Vitis tiliifolia is a New World liana in the grape family commonly known as Caribbean grape. Other names include West Indian grape, water vine, Agrá and
Bejuco de Agua (in Costa Rica) and (in Belizean Creole) water tie-tie and water-wise.

==Distribution==
Vitis tiliifolia is native to most of Mexico (including Baja Sur, Campeche, Chiapas, Colima, Durango, Guanajuato, Guerrero, Hidalgo, Jalisco, México, Michoacán, Morelos, Nayarit, Oaxaca, Puebla, Querétaro, Quintana Roo, San Luis Potosí, Sinaloa, Tabasco, Veracruz and Yucatán states) and in many other countries in the Americas and the Caribbean (Belize, Colombia, Costa Rica - where it is most common between 500 and 1,000 meters altitude, Cuba, Dominican Republic, Ecuador, El Salvador, Guadeloupe, Guatemala, Haiti, Honduras, Jamaica, Nicaragua, Panama, Puerto Rico, U.S. Virgin Islands and St Lucia).

==Uses==
Vitis tiliifolia is grown as a forest crop in Mayan agriculture, and is used for food or drink, or as an ingredient in medicines.
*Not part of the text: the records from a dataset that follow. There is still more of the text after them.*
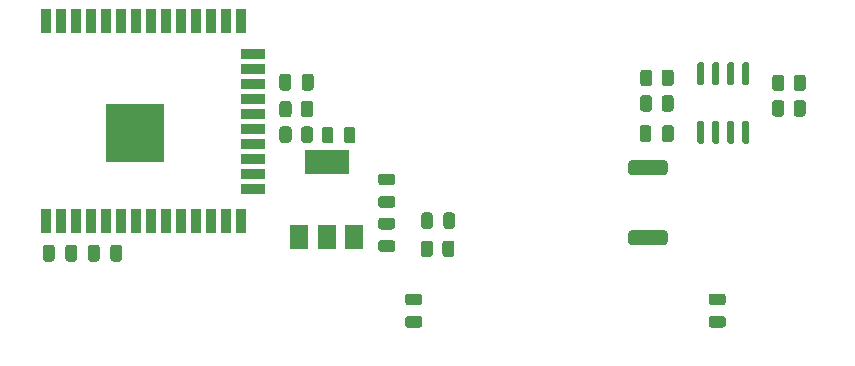
<source format=gtp>
G04 #@! TF.GenerationSoftware,KiCad,Pcbnew,(5.1.10)-1*
G04 #@! TF.CreationDate,2021-12-04T14:44:31-06:00*
G04 #@! TF.ProjectId,ESP32LedDriverV2,45535033-324c-4656-9444-726976657256,rev?*
G04 #@! TF.SameCoordinates,Original*
G04 #@! TF.FileFunction,Paste,Top*
G04 #@! TF.FilePolarity,Positive*
%FSLAX46Y46*%
G04 Gerber Fmt 4.6, Leading zero omitted, Abs format (unit mm)*
G04 Created by KiCad (PCBNEW (5.1.10)-1) date 2021-12-04 14:44:31*
%MOMM*%
%LPD*%
G01*
G04 APERTURE LIST*
%ADD10R,0.900000X2.000000*%
%ADD11R,2.000000X0.900000*%
%ADD12R,5.000000X5.000000*%
%ADD13R,1.500000X2.000000*%
%ADD14R,3.800000X2.000000*%
G04 APERTURE END LIST*
D10*
G04 #@! TO.C,U4*
X51318160Y-65294620D03*
X52588160Y-65294620D03*
X53858160Y-65294620D03*
X55128160Y-65294620D03*
X56398160Y-65294620D03*
X57668160Y-65294620D03*
X58938160Y-65294620D03*
X60208160Y-65294620D03*
X61478160Y-65294620D03*
X62748160Y-65294620D03*
X64018160Y-65294620D03*
X65288160Y-65294620D03*
X66558160Y-65294620D03*
X67828160Y-65294620D03*
D11*
X68828160Y-68079620D03*
X68828160Y-69349620D03*
X68828160Y-70619620D03*
X68828160Y-71889620D03*
X68828160Y-73159620D03*
X68828160Y-74429620D03*
X68828160Y-75699620D03*
X68828160Y-76969620D03*
X68828160Y-78239620D03*
X68828160Y-79509620D03*
D10*
X67828160Y-82294620D03*
X66558160Y-82294620D03*
X65288160Y-82294620D03*
X64018160Y-82294620D03*
X62748160Y-82294620D03*
X61478160Y-82294620D03*
X60208160Y-82294620D03*
X58938160Y-82294620D03*
X57668160Y-82294620D03*
X56398160Y-82294620D03*
X55128160Y-82294620D03*
X53858160Y-82294620D03*
X52588160Y-82294620D03*
X51318160Y-82294620D03*
D12*
X58818160Y-74794620D03*
G04 #@! TD*
G04 #@! TO.C,C10*
G36*
G01*
X107638000Y-90291000D02*
X108588000Y-90291000D01*
G75*
G02*
X108838000Y-90541000I0J-250000D01*
G01*
X108838000Y-91041000D01*
G75*
G02*
X108588000Y-91291000I-250000J0D01*
G01*
X107638000Y-91291000D01*
G75*
G02*
X107388000Y-91041000I0J250000D01*
G01*
X107388000Y-90541000D01*
G75*
G02*
X107638000Y-90291000I250000J0D01*
G01*
G37*
G36*
G01*
X107638000Y-88391000D02*
X108588000Y-88391000D01*
G75*
G02*
X108838000Y-88641000I0J-250000D01*
G01*
X108838000Y-89141000D01*
G75*
G02*
X108588000Y-89391000I-250000J0D01*
G01*
X107638000Y-89391000D01*
G75*
G02*
X107388000Y-89141000I0J250000D01*
G01*
X107388000Y-88641000D01*
G75*
G02*
X107638000Y-88391000I250000J0D01*
G01*
G37*
G04 #@! TD*
G04 #@! TO.C,R3*
G36*
G01*
X100820059Y-83047000D02*
X103670261Y-83047000D01*
G75*
G02*
X103920160Y-83296899I0J-249899D01*
G01*
X103920160Y-84022101D01*
G75*
G02*
X103670261Y-84272000I-249899J0D01*
G01*
X100820059Y-84272000D01*
G75*
G02*
X100570160Y-84022101I0J249899D01*
G01*
X100570160Y-83296899D01*
G75*
G02*
X100820059Y-83047000I249899J0D01*
G01*
G37*
G36*
G01*
X100820059Y-77122000D02*
X103670261Y-77122000D01*
G75*
G02*
X103920160Y-77371899I0J-249899D01*
G01*
X103920160Y-78097101D01*
G75*
G02*
X103670261Y-78347000I-249899J0D01*
G01*
X100820059Y-78347000D01*
G75*
G02*
X100570160Y-78097101I0J249899D01*
G01*
X100570160Y-77371899D01*
G75*
G02*
X100820059Y-77122000I249899J0D01*
G01*
G37*
G04 #@! TD*
G04 #@! TO.C,U1*
G36*
G01*
X110375560Y-73770620D02*
X110675560Y-73770620D01*
G75*
G02*
X110825560Y-73920620I0J-150000D01*
G01*
X110825560Y-75570620D01*
G75*
G02*
X110675560Y-75720620I-150000J0D01*
G01*
X110375560Y-75720620D01*
G75*
G02*
X110225560Y-75570620I0J150000D01*
G01*
X110225560Y-73920620D01*
G75*
G02*
X110375560Y-73770620I150000J0D01*
G01*
G37*
G36*
G01*
X109105560Y-73770620D02*
X109405560Y-73770620D01*
G75*
G02*
X109555560Y-73920620I0J-150000D01*
G01*
X109555560Y-75570620D01*
G75*
G02*
X109405560Y-75720620I-150000J0D01*
G01*
X109105560Y-75720620D01*
G75*
G02*
X108955560Y-75570620I0J150000D01*
G01*
X108955560Y-73920620D01*
G75*
G02*
X109105560Y-73770620I150000J0D01*
G01*
G37*
G36*
G01*
X107835560Y-73770620D02*
X108135560Y-73770620D01*
G75*
G02*
X108285560Y-73920620I0J-150000D01*
G01*
X108285560Y-75570620D01*
G75*
G02*
X108135560Y-75720620I-150000J0D01*
G01*
X107835560Y-75720620D01*
G75*
G02*
X107685560Y-75570620I0J150000D01*
G01*
X107685560Y-73920620D01*
G75*
G02*
X107835560Y-73770620I150000J0D01*
G01*
G37*
G36*
G01*
X106565560Y-73770620D02*
X106865560Y-73770620D01*
G75*
G02*
X107015560Y-73920620I0J-150000D01*
G01*
X107015560Y-75570620D01*
G75*
G02*
X106865560Y-75720620I-150000J0D01*
G01*
X106565560Y-75720620D01*
G75*
G02*
X106415560Y-75570620I0J150000D01*
G01*
X106415560Y-73920620D01*
G75*
G02*
X106565560Y-73770620I150000J0D01*
G01*
G37*
G36*
G01*
X106565560Y-68820620D02*
X106865560Y-68820620D01*
G75*
G02*
X107015560Y-68970620I0J-150000D01*
G01*
X107015560Y-70620620D01*
G75*
G02*
X106865560Y-70770620I-150000J0D01*
G01*
X106565560Y-70770620D01*
G75*
G02*
X106415560Y-70620620I0J150000D01*
G01*
X106415560Y-68970620D01*
G75*
G02*
X106565560Y-68820620I150000J0D01*
G01*
G37*
G36*
G01*
X107835560Y-68820620D02*
X108135560Y-68820620D01*
G75*
G02*
X108285560Y-68970620I0J-150000D01*
G01*
X108285560Y-70620620D01*
G75*
G02*
X108135560Y-70770620I-150000J0D01*
G01*
X107835560Y-70770620D01*
G75*
G02*
X107685560Y-70620620I0J150000D01*
G01*
X107685560Y-68970620D01*
G75*
G02*
X107835560Y-68820620I150000J0D01*
G01*
G37*
G36*
G01*
X109105560Y-68820620D02*
X109405560Y-68820620D01*
G75*
G02*
X109555560Y-68970620I0J-150000D01*
G01*
X109555560Y-70620620D01*
G75*
G02*
X109405560Y-70770620I-150000J0D01*
G01*
X109105560Y-70770620D01*
G75*
G02*
X108955560Y-70620620I0J150000D01*
G01*
X108955560Y-68970620D01*
G75*
G02*
X109105560Y-68820620I150000J0D01*
G01*
G37*
G36*
G01*
X110375560Y-68820620D02*
X110675560Y-68820620D01*
G75*
G02*
X110825560Y-68970620I0J-150000D01*
G01*
X110825560Y-70620620D01*
G75*
G02*
X110675560Y-70770620I-150000J0D01*
G01*
X110375560Y-70770620D01*
G75*
G02*
X110225560Y-70620620I0J150000D01*
G01*
X110225560Y-68970620D01*
G75*
G02*
X110375560Y-68820620I150000J0D01*
G01*
G37*
G04 #@! TD*
G04 #@! TO.C,R10*
G36*
G01*
X72866200Y-75387002D02*
X72866200Y-74486998D01*
G75*
G02*
X73116198Y-74237000I249998J0D01*
G01*
X73641202Y-74237000D01*
G75*
G02*
X73891200Y-74486998I0J-249998D01*
G01*
X73891200Y-75387002D01*
G75*
G02*
X73641202Y-75637000I-249998J0D01*
G01*
X73116198Y-75637000D01*
G75*
G02*
X72866200Y-75387002I0J249998D01*
G01*
G37*
G36*
G01*
X71041200Y-75387002D02*
X71041200Y-74486998D01*
G75*
G02*
X71291198Y-74237000I249998J0D01*
G01*
X71816202Y-74237000D01*
G75*
G02*
X72066200Y-74486998I0J-249998D01*
G01*
X72066200Y-75387002D01*
G75*
G02*
X71816202Y-75637000I-249998J0D01*
G01*
X71291198Y-75637000D01*
G75*
G02*
X71041200Y-75387002I0J249998D01*
G01*
G37*
G04 #@! TD*
G04 #@! TO.C,R9*
G36*
G01*
X72066200Y-72328618D02*
X72066200Y-73228622D01*
G75*
G02*
X71816202Y-73478620I-249998J0D01*
G01*
X71291198Y-73478620D01*
G75*
G02*
X71041200Y-73228622I0J249998D01*
G01*
X71041200Y-72328618D01*
G75*
G02*
X71291198Y-72078620I249998J0D01*
G01*
X71816202Y-72078620D01*
G75*
G02*
X72066200Y-72328618I0J-249998D01*
G01*
G37*
G36*
G01*
X73891200Y-72328618D02*
X73891200Y-73228622D01*
G75*
G02*
X73641202Y-73478620I-249998J0D01*
G01*
X73116198Y-73478620D01*
G75*
G02*
X72866200Y-73228622I0J249998D01*
G01*
X72866200Y-72328618D01*
G75*
G02*
X73116198Y-72078620I249998J0D01*
G01*
X73641202Y-72078620D01*
G75*
G02*
X73891200Y-72328618I0J-249998D01*
G01*
G37*
G04 #@! TD*
G04 #@! TO.C,R8*
G36*
G01*
X84040200Y-84158598D02*
X84040200Y-85058602D01*
G75*
G02*
X83790202Y-85308600I-249998J0D01*
G01*
X83265198Y-85308600D01*
G75*
G02*
X83015200Y-85058602I0J249998D01*
G01*
X83015200Y-84158598D01*
G75*
G02*
X83265198Y-83908600I249998J0D01*
G01*
X83790202Y-83908600D01*
G75*
G02*
X84040200Y-84158598I0J-249998D01*
G01*
G37*
G36*
G01*
X85865200Y-84158598D02*
X85865200Y-85058602D01*
G75*
G02*
X85615202Y-85308600I-249998J0D01*
G01*
X85090198Y-85308600D01*
G75*
G02*
X84840200Y-85058602I0J249998D01*
G01*
X84840200Y-84158598D01*
G75*
G02*
X85090198Y-83908600I249998J0D01*
G01*
X85615202Y-83908600D01*
G75*
G02*
X85865200Y-84158598I0J-249998D01*
G01*
G37*
G04 #@! TD*
G04 #@! TO.C,R7*
G36*
G01*
X113784040Y-72264978D02*
X113784040Y-73164982D01*
G75*
G02*
X113534042Y-73414980I-249998J0D01*
G01*
X113009038Y-73414980D01*
G75*
G02*
X112759040Y-73164982I0J249998D01*
G01*
X112759040Y-72264978D01*
G75*
G02*
X113009038Y-72014980I249998J0D01*
G01*
X113534042Y-72014980D01*
G75*
G02*
X113784040Y-72264978I0J-249998D01*
G01*
G37*
G36*
G01*
X115609040Y-72264978D02*
X115609040Y-73164982D01*
G75*
G02*
X115359042Y-73414980I-249998J0D01*
G01*
X114834038Y-73414980D01*
G75*
G02*
X114584040Y-73164982I0J249998D01*
G01*
X114584040Y-72264978D01*
G75*
G02*
X114834038Y-72014980I249998J0D01*
G01*
X115359042Y-72014980D01*
G75*
G02*
X115609040Y-72264978I0J-249998D01*
G01*
G37*
G04 #@! TD*
G04 #@! TO.C,R6*
G36*
G01*
X113784040Y-70105978D02*
X113784040Y-71005982D01*
G75*
G02*
X113534042Y-71255980I-249998J0D01*
G01*
X113009038Y-71255980D01*
G75*
G02*
X112759040Y-71005982I0J249998D01*
G01*
X112759040Y-70105978D01*
G75*
G02*
X113009038Y-69855980I249998J0D01*
G01*
X113534042Y-69855980D01*
G75*
G02*
X113784040Y-70105978I0J-249998D01*
G01*
G37*
G36*
G01*
X115609040Y-70105978D02*
X115609040Y-71005982D01*
G75*
G02*
X115359042Y-71255980I-249998J0D01*
G01*
X114834038Y-71255980D01*
G75*
G02*
X114584040Y-71005982I0J249998D01*
G01*
X114584040Y-70105978D01*
G75*
G02*
X114834038Y-69855980I249998J0D01*
G01*
X115359042Y-69855980D01*
G75*
G02*
X115609040Y-70105978I0J-249998D01*
G01*
G37*
G04 #@! TD*
G04 #@! TO.C,R5*
G36*
G01*
X103402200Y-72746022D02*
X103402200Y-71846018D01*
G75*
G02*
X103652198Y-71596020I249998J0D01*
G01*
X104177202Y-71596020D01*
G75*
G02*
X104427200Y-71846018I0J-249998D01*
G01*
X104427200Y-72746022D01*
G75*
G02*
X104177202Y-72996020I-249998J0D01*
G01*
X103652198Y-72996020D01*
G75*
G02*
X103402200Y-72746022I0J249998D01*
G01*
G37*
G36*
G01*
X101577200Y-72746022D02*
X101577200Y-71846018D01*
G75*
G02*
X101827198Y-71596020I249998J0D01*
G01*
X102352202Y-71596020D01*
G75*
G02*
X102602200Y-71846018I0J-249998D01*
G01*
X102602200Y-72746022D01*
G75*
G02*
X102352202Y-72996020I-249998J0D01*
G01*
X101827198Y-72996020D01*
G75*
G02*
X101577200Y-72746022I0J249998D01*
G01*
G37*
G04 #@! TD*
G04 #@! TO.C,R4*
G36*
G01*
X103402200Y-70587022D02*
X103402200Y-69687018D01*
G75*
G02*
X103652198Y-69437020I249998J0D01*
G01*
X104177202Y-69437020D01*
G75*
G02*
X104427200Y-69687018I0J-249998D01*
G01*
X104427200Y-70587022D01*
G75*
G02*
X104177202Y-70837020I-249998J0D01*
G01*
X103652198Y-70837020D01*
G75*
G02*
X103402200Y-70587022I0J249998D01*
G01*
G37*
G36*
G01*
X101577200Y-70587022D02*
X101577200Y-69687018D01*
G75*
G02*
X101827198Y-69437020I249998J0D01*
G01*
X102352202Y-69437020D01*
G75*
G02*
X102602200Y-69687018I0J-249998D01*
G01*
X102602200Y-70587022D01*
G75*
G02*
X102352202Y-70837020I-249998J0D01*
G01*
X101827198Y-70837020D01*
G75*
G02*
X101577200Y-70587022I0J249998D01*
G01*
G37*
G04 #@! TD*
D13*
G04 #@! TO.C,U3*
X72742200Y-83593000D03*
X77342200Y-83593000D03*
X75042200Y-83593000D03*
D14*
X75042200Y-77293000D03*
G04 #@! TD*
G04 #@! TO.C,LED2*
G36*
G01*
X75608200Y-74525750D02*
X75608200Y-75438250D01*
G75*
G02*
X75364450Y-75682000I-243750J0D01*
G01*
X74876950Y-75682000D01*
G75*
G02*
X74633200Y-75438250I0J243750D01*
G01*
X74633200Y-74525750D01*
G75*
G02*
X74876950Y-74282000I243750J0D01*
G01*
X75364450Y-74282000D01*
G75*
G02*
X75608200Y-74525750I0J-243750D01*
G01*
G37*
G36*
G01*
X77483200Y-74525750D02*
X77483200Y-75438250D01*
G75*
G02*
X77239450Y-75682000I-243750J0D01*
G01*
X76751950Y-75682000D01*
G75*
G02*
X76508200Y-75438250I0J243750D01*
G01*
X76508200Y-74525750D01*
G75*
G02*
X76751950Y-74282000I243750J0D01*
G01*
X77239450Y-74282000D01*
G75*
G02*
X77483200Y-74525750I0J-243750D01*
G01*
G37*
G04 #@! TD*
G04 #@! TO.C,LED1*
G36*
G01*
X84930200Y-82677250D02*
X84930200Y-81764750D01*
G75*
G02*
X85173950Y-81521000I243750J0D01*
G01*
X85661450Y-81521000D01*
G75*
G02*
X85905200Y-81764750I0J-243750D01*
G01*
X85905200Y-82677250D01*
G75*
G02*
X85661450Y-82921000I-243750J0D01*
G01*
X85173950Y-82921000D01*
G75*
G02*
X84930200Y-82677250I0J243750D01*
G01*
G37*
G36*
G01*
X83055200Y-82677250D02*
X83055200Y-81764750D01*
G75*
G02*
X83298950Y-81521000I243750J0D01*
G01*
X83786450Y-81521000D01*
G75*
G02*
X84030200Y-81764750I0J-243750D01*
G01*
X84030200Y-82677250D01*
G75*
G02*
X83786450Y-82921000I-243750J0D01*
G01*
X83298950Y-82921000D01*
G75*
G02*
X83055200Y-82677250I0J243750D01*
G01*
G37*
G04 #@! TD*
G04 #@! TO.C,C9*
G36*
G01*
X56721160Y-85445620D02*
X56721160Y-84495620D01*
G75*
G02*
X56971160Y-84245620I250000J0D01*
G01*
X57471160Y-84245620D01*
G75*
G02*
X57721160Y-84495620I0J-250000D01*
G01*
X57721160Y-85445620D01*
G75*
G02*
X57471160Y-85695620I-250000J0D01*
G01*
X56971160Y-85695620D01*
G75*
G02*
X56721160Y-85445620I0J250000D01*
G01*
G37*
G36*
G01*
X54821160Y-85445620D02*
X54821160Y-84495620D01*
G75*
G02*
X55071160Y-84245620I250000J0D01*
G01*
X55571160Y-84245620D01*
G75*
G02*
X55821160Y-84495620I0J-250000D01*
G01*
X55821160Y-85445620D01*
G75*
G02*
X55571160Y-85695620I-250000J0D01*
G01*
X55071160Y-85695620D01*
G75*
G02*
X54821160Y-85445620I0J250000D01*
G01*
G37*
G04 #@! TD*
G04 #@! TO.C,C8*
G36*
G01*
X52011160Y-84495620D02*
X52011160Y-85445620D01*
G75*
G02*
X51761160Y-85695620I-250000J0D01*
G01*
X51261160Y-85695620D01*
G75*
G02*
X51011160Y-85445620I0J250000D01*
G01*
X51011160Y-84495620D01*
G75*
G02*
X51261160Y-84245620I250000J0D01*
G01*
X51761160Y-84245620D01*
G75*
G02*
X52011160Y-84495620I0J-250000D01*
G01*
G37*
G36*
G01*
X53911160Y-84495620D02*
X53911160Y-85445620D01*
G75*
G02*
X53661160Y-85695620I-250000J0D01*
G01*
X53161160Y-85695620D01*
G75*
G02*
X52911160Y-85445620I0J250000D01*
G01*
X52911160Y-84495620D01*
G75*
G02*
X53161160Y-84245620I250000J0D01*
G01*
X53661160Y-84245620D01*
G75*
G02*
X53911160Y-84495620I0J-250000D01*
G01*
G37*
G04 #@! TD*
G04 #@! TO.C,C7*
G36*
G01*
X81933200Y-90291000D02*
X82883200Y-90291000D01*
G75*
G02*
X83133200Y-90541000I0J-250000D01*
G01*
X83133200Y-91041000D01*
G75*
G02*
X82883200Y-91291000I-250000J0D01*
G01*
X81933200Y-91291000D01*
G75*
G02*
X81683200Y-91041000I0J250000D01*
G01*
X81683200Y-90541000D01*
G75*
G02*
X81933200Y-90291000I250000J0D01*
G01*
G37*
G36*
G01*
X81933200Y-88391000D02*
X82883200Y-88391000D01*
G75*
G02*
X83133200Y-88641000I0J-250000D01*
G01*
X83133200Y-89141000D01*
G75*
G02*
X82883200Y-89391000I-250000J0D01*
G01*
X81933200Y-89391000D01*
G75*
G02*
X81683200Y-89141000I0J250000D01*
G01*
X81683200Y-88641000D01*
G75*
G02*
X81933200Y-88391000I250000J0D01*
G01*
G37*
G04 #@! TD*
G04 #@! TO.C,C6*
G36*
G01*
X72036200Y-70024000D02*
X72036200Y-70974000D01*
G75*
G02*
X71786200Y-71224000I-250000J0D01*
G01*
X71286200Y-71224000D01*
G75*
G02*
X71036200Y-70974000I0J250000D01*
G01*
X71036200Y-70024000D01*
G75*
G02*
X71286200Y-69774000I250000J0D01*
G01*
X71786200Y-69774000D01*
G75*
G02*
X72036200Y-70024000I0J-250000D01*
G01*
G37*
G36*
G01*
X73936200Y-70024000D02*
X73936200Y-70974000D01*
G75*
G02*
X73686200Y-71224000I-250000J0D01*
G01*
X73186200Y-71224000D01*
G75*
G02*
X72936200Y-70974000I0J250000D01*
G01*
X72936200Y-70024000D01*
G75*
G02*
X73186200Y-69774000I250000J0D01*
G01*
X73686200Y-69774000D01*
G75*
G02*
X73936200Y-70024000I0J-250000D01*
G01*
G37*
G04 #@! TD*
G04 #@! TO.C,C5*
G36*
G01*
X80597200Y-79231000D02*
X79647200Y-79231000D01*
G75*
G02*
X79397200Y-78981000I0J250000D01*
G01*
X79397200Y-78481000D01*
G75*
G02*
X79647200Y-78231000I250000J0D01*
G01*
X80597200Y-78231000D01*
G75*
G02*
X80847200Y-78481000I0J-250000D01*
G01*
X80847200Y-78981000D01*
G75*
G02*
X80597200Y-79231000I-250000J0D01*
G01*
G37*
G36*
G01*
X80597200Y-81131000D02*
X79647200Y-81131000D01*
G75*
G02*
X79397200Y-80881000I0J250000D01*
G01*
X79397200Y-80381000D01*
G75*
G02*
X79647200Y-80131000I250000J0D01*
G01*
X80597200Y-80131000D01*
G75*
G02*
X80847200Y-80381000I0J-250000D01*
G01*
X80847200Y-80881000D01*
G75*
G02*
X80597200Y-81131000I-250000J0D01*
G01*
G37*
G04 #@! TD*
G04 #@! TO.C,C4*
G36*
G01*
X79647200Y-83880000D02*
X80597200Y-83880000D01*
G75*
G02*
X80847200Y-84130000I0J-250000D01*
G01*
X80847200Y-84630000D01*
G75*
G02*
X80597200Y-84880000I-250000J0D01*
G01*
X79647200Y-84880000D01*
G75*
G02*
X79397200Y-84630000I0J250000D01*
G01*
X79397200Y-84130000D01*
G75*
G02*
X79647200Y-83880000I250000J0D01*
G01*
G37*
G36*
G01*
X79647200Y-81980000D02*
X80597200Y-81980000D01*
G75*
G02*
X80847200Y-82230000I0J-250000D01*
G01*
X80847200Y-82730000D01*
G75*
G02*
X80597200Y-82980000I-250000J0D01*
G01*
X79647200Y-82980000D01*
G75*
G02*
X79397200Y-82730000I0J250000D01*
G01*
X79397200Y-82230000D01*
G75*
G02*
X79647200Y-81980000I250000J0D01*
G01*
G37*
G04 #@! TD*
G04 #@! TO.C,C2*
G36*
G01*
X102532200Y-74380000D02*
X102532200Y-75330000D01*
G75*
G02*
X102282200Y-75580000I-250000J0D01*
G01*
X101782200Y-75580000D01*
G75*
G02*
X101532200Y-75330000I0J250000D01*
G01*
X101532200Y-74380000D01*
G75*
G02*
X101782200Y-74130000I250000J0D01*
G01*
X102282200Y-74130000D01*
G75*
G02*
X102532200Y-74380000I0J-250000D01*
G01*
G37*
G36*
G01*
X104432200Y-74380000D02*
X104432200Y-75330000D01*
G75*
G02*
X104182200Y-75580000I-250000J0D01*
G01*
X103682200Y-75580000D01*
G75*
G02*
X103432200Y-75330000I0J250000D01*
G01*
X103432200Y-74380000D01*
G75*
G02*
X103682200Y-74130000I250000J0D01*
G01*
X104182200Y-74130000D01*
G75*
G02*
X104432200Y-74380000I0J-250000D01*
G01*
G37*
G04 #@! TD*
M02*

</source>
The vine is most commonly dioecious, with separate male and female vines, though wild hermafrodite vines have been found. Flowering is usually at the beginning of the dry season (December in the northern hemisphere) and fruit production can be up to 20 kg per vine in cultivation. The fruits are small and acid with low sugar near 8 Brix but are sometimes made into wine resembling that of the Norton grape of the east and central USA. In cultivation the vines are vigorous similar to the Muscadine grape and should be given ample trellis room of near 6 meters or 20 feet. V. tiliifolia can and should be pruned and can be propagated from cuttings just like other grapes.

==Pests==
Vitis tiliifolia may have some resistance to Pierce's disease (PD), which afflicts many commercial grape species; it has exhibited atypical symptoms despite harboring high populations of the plant pathogen Xylella fastidiosa, which causes PD.